◆ Aim of the task ◆
Set down a faithful copy of every record, and skip the pictures in it.

◆ Source texts of formatted documents ◆
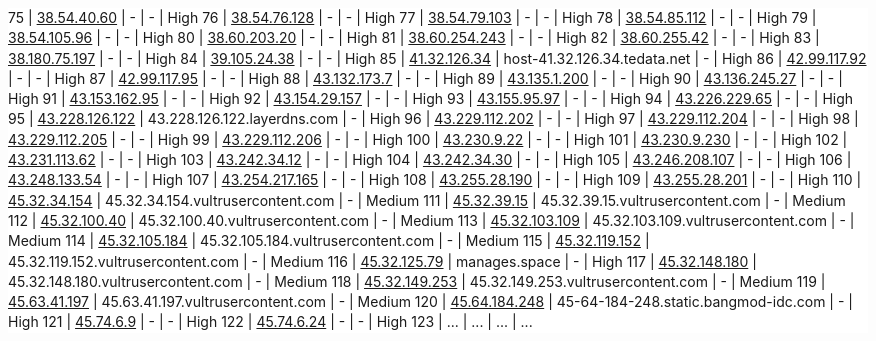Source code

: 75 | [38.54.40.60](https://vuldb.com/?ip.38.54.40.60) | - | - | High
76 | [38.54.76.128](https://vuldb.com/?ip.38.54.76.128) | - | - | High
77 | [38.54.79.103](https://vuldb.com/?ip.38.54.79.103) | - | - | High
78 | [38.54.85.112](https://vuldb.com/?ip.38.54.85.112) | - | - | High
79 | [38.54.105.96](https://vuldb.com/?ip.38.54.105.96) | - | - | High
80 | [38.60.203.20](https://vuldb.com/?ip.38.60.203.20) | - | - | High
81 | [38.60.254.243](https://vuldb.com/?ip.38.60.254.243) | - | - | High
82 | [38.60.255.42](https://vuldb.com/?ip.38.60.255.42) | - | - | High
83 | [38.180.75.197](https://vuldb.com/?ip.38.180.75.197) | - | - | High
84 | [39.105.24.38](https://vuldb.com/?ip.39.105.24.38) | - | - | High
85 | [41.32.126.34](https://vuldb.com/?ip.41.32.126.34) | host-41.32.126.34.tedata.net | - | High
86 | [42.99.117.92](https://vuldb.com/?ip.42.99.117.92) | - | - | High
87 | [42.99.117.95](https://vuldb.com/?ip.42.99.117.95) | - | - | High
88 | [43.132.173.7](https://vuldb.com/?ip.43.132.173.7) | - | - | High
89 | [43.135.1.200](https://vuldb.com/?ip.43.135.1.200) | - | - | High
90 | [43.136.245.27](https://vuldb.com/?ip.43.136.245.27) | - | - | High
91 | [43.153.162.95](https://vuldb.com/?ip.43.153.162.95) | - | - | High
92 | [43.154.29.157](https://vuldb.com/?ip.43.154.29.157) | - | - | High
93 | [43.155.95.97](https://vuldb.com/?ip.43.155.95.97) | - | - | High
94 | [43.226.229.65](https://vuldb.com/?ip.43.226.229.65) | - | - | High
95 | [43.228.126.122](https://vuldb.com/?ip.43.228.126.122) | 43.228.126.122.layerdns.com | - | High
96 | [43.229.112.202](https://vuldb.com/?ip.43.229.112.202) | - | - | High
97 | [43.229.112.204](https://vuldb.com/?ip.43.229.112.204) | - | - | High
98 | [43.229.112.205](https://vuldb.com/?ip.43.229.112.205) | - | - | High
99 | [43.229.112.206](https://vuldb.com/?ip.43.229.112.206) | - | - | High
100 | [43.230.9.22](https://vuldb.com/?ip.43.230.9.22) | - | - | High
101 | [43.230.9.230](https://vuldb.com/?ip.43.230.9.230) | - | - | High
102 | [43.231.113.62](https://vuldb.com/?ip.43.231.113.62) | - | - | High
103 | [43.242.34.12](https://vuldb.com/?ip.43.242.34.12) | - | - | High
104 | [43.242.34.30](https://vuldb.com/?ip.43.242.34.30) | - | - | High
105 | [43.246.208.107](https://vuldb.com/?ip.43.246.208.107) | - | - | High
106 | [43.248.133.54](https://vuldb.com/?ip.43.248.133.54) | - | - | High
107 | [43.254.217.165](https://vuldb.com/?ip.43.254.217.165) | - | - | High
108 | [43.255.28.190](https://vuldb.com/?ip.43.255.28.190) | - | - | High
109 | [43.255.28.201](https://vuldb.com/?ip.43.255.28.201) | - | - | High
110 | [45.32.34.154](https://vuldb.com/?ip.45.32.34.154) | 45.32.34.154.vultrusercontent.com | - | Medium
111 | [45.32.39.15](https://vuldb.com/?ip.45.32.39.15) | 45.32.39.15.vultrusercontent.com | - | Medium
112 | [45.32.100.40](https://vuldb.com/?ip.45.32.100.40) | 45.32.100.40.vultrusercontent.com | - | Medium
113 | [45.32.103.109](https://vuldb.com/?ip.45.32.103.109) | 45.32.103.109.vultrusercontent.com | - | Medium
114 | [45.32.105.184](https://vuldb.com/?ip.45.32.105.184) | 45.32.105.184.vultrusercontent.com | - | Medium
115 | [45.32.119.152](https://vuldb.com/?ip.45.32.119.152) | 45.32.119.152.vultrusercontent.com | - | Medium
116 | [45.32.125.79](https://vuldb.com/?ip.45.32.125.79) | manages.space | - | High
117 | [45.32.148.180](https://vuldb.com/?ip.45.32.148.180) | 45.32.148.180.vultrusercontent.com | - | Medium
118 | [45.32.149.253](https://vuldb.com/?ip.45.32.149.253) | 45.32.149.253.vultrusercontent.com | - | Medium
119 | [45.63.41.197](https://vuldb.com/?ip.45.63.41.197) | 45.63.41.197.vultrusercontent.com | - | Medium
120 | [45.64.184.248](https://vuldb.com/?ip.45.64.184.248) | 45-64-184-248.static.bangmod-idc.com | - | High
121 | [45.74.6.9](https://vuldb.com/?ip.45.74.6.9) | - | - | High
122 | [45.74.6.24](https://vuldb.com/?ip.45.74.6.24) | - | - | High
123 | ... | ... | ... | ...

◆ Task result ◆
Source code

: 75 | [38.54.40.60](https://vuldb.com/?ip.38.54.40.60) | - | - | High
76 | [38.54.76.128](https://vuldb.com/?ip.38.54.76.128) | - | - | High
77 | [38.54.79.103](https://vuldb.com/?ip.38.54.79.103) | - | - | High
78 | [38.54.85.112](https://vuldb.com/?ip.38.54.85.112) | - | - | High
79 | [38.54.105.96](https://vuldb.com/?ip.38.54.105.96) | - | - | High
80 | [38.60.203.20](https://vuldb.com/?ip.38.60.203.20) | - | - | High
81 | [38.60.254.243](https://vuldb.com/?ip.38.60.254.243) | - | - | High
82 | [38.60.255.42](https://vuldb.com/?ip.38.60.255.42) | - | - | High
83 | [38.180.75.197](https://vuldb.com/?ip.38.180.75.197) | - | - | High
84 | [39.105.24.38](https://vuldb.com/?ip.39.105.24.38) | - | - | High
85 | [41.32.126.34](https://vuldb.com/?ip.41.32.126.34) | host-41.32.126.34.tedata.net | - | High
86 | [42.99.117.92](https://vuldb.com/?ip.42.99.117.92) | - | - | High
87 | [42.99.117.95](https://vuldb.com/?ip.42.99.117.95) | - | - | High
88 | [43.132.173.7](https://vuldb.com/?ip.43.132.173.7) | - | - | High
89 | [43.135.1.200](https://vuldb.com/?ip.43.135.1.200) | - | - | High
90 | [43.136.245.27](https://vuldb.com/?ip.43.136.245.27) | - | - | High
91 | [43.153.162.95](https://vuldb.com/?ip.43.153.162.95) | - | - | High
92 | [43.154.29.157](https://vuldb.com/?ip.43.154.29.157) | - | - | High
93 | [43.155.95.97](https://vuldb.com/?ip.43.155.95.97) | - | - | High
94 | [43.226.229.65](https://vuldb.com/?ip.43.226.229.65) | - | - | High
95 | [43.228.126.122](https://vuldb.com/?ip.43.228.126.122) | 43.228.126.122.layerdns.com | - | High
96 | [43.229.112.202](https://vuldb.com/?ip.43.229.112.202) | - | - | High
97 | [43.229.112.204](https://vuldb.com/?ip.43.229.112.204) | - | - | High
98 | [43.229.112.205](https://vuldb.com/?ip.43.229.112.205) | - | - | High
99 | [43.229.112.206](https://vuldb.com/?ip.43.229.112.206) | - | - | High
100 | [43.230.9.22](https://vuldb.com/?ip.43.230.9.22) | - | - | High
101 | [43.230.9.230](https://vuldb.com/?ip.43.230.9.230) | - | - | High
102 | [43.231.113.62](https://vuldb.com/?ip.43.231.113.62) | - | - | High
103 | [43.242.34.12](https://vuldb.com/?ip.43.242.34.12) | - | - | High
104 | [43.242.34.30](https://vuldb.com/?ip.43.242.34.30) | - | - | High
105 | [43.246.208.107](https://vuldb.com/?ip.43.246.208.107) | - | - | High
106 | [43.248.133.54](https://vuldb.com/?ip.43.248.133.54) | - | - | High
107 | [43.254.217.165](https://vuldb.com/?ip.43.254.217.165) | - | - | High
108 | [43.255.28.190](https://vuldb.com/?ip.43.255.28.190) | - | - | High
109 | [43.255.28.201](https://vuldb.com/?ip.43.255.28.201) | - | - | High
110 | [45.32.34.154](https://vuldb.com/?ip.45.32.34.154) | 45.32.34.154.vultrusercontent.com | - | Medium
111 | [45.32.39.15](https://vuldb.com/?ip.45.32.39.15) | 45.32.39.15.vultrusercontent.com | - | Medium
112 | [45.32.100.40](https://vuldb.com/?ip.45.32.100.40) | 45.32.100.40.vultrusercontent.com | - | Medium
113 | [45.32.103.109](https://vuldb.com/?ip.45.32.103.109) | 45.32.103.109.vultrusercontent.com | - | Medium
114 | [45.32.105.184](https://vuldb.com/?ip.45.32.105.184) | 45.32.105.184.vultrusercontent.com | - | Medium
115 | [45.32.119.152](https://vuldb.com/?ip.45.32.119.152) | 45.32.119.152.vultrusercontent.com | - | Medium
116 | [45.32.125.79](https://vuldb.com/?ip.45.32.125.79) | manages.space | - | High
117 | [45.32.148.180](https://vuldb.com/?ip.45.32.148.180) | 45.32.148.180.vultrusercontent.com | - | Medium
118 | [45.32.149.253](https://vuldb.com/?ip.45.32.149.253) | 45.32.149.253.vultrusercontent.com | - | Medium
119 | [45.63.41.197](https://vuldb.com/?ip.45.63.41.197) | 45.63.41.197.vultrusercontent.com | - | Medium
120 | [45.64.184.248](https://vuldb.com/?ip.45.64.184.248) | 45-64-184-248.static.bangmod-idc.com | - | High
121 | [45.74.6.9](https://vuldb.com/?ip.45.74.6.9) | - | - | High
122 | [45.74.6.24](https://vuldb.com/?ip.45.74.6.24) | - | - | High
123 | ... | ... | ... | ...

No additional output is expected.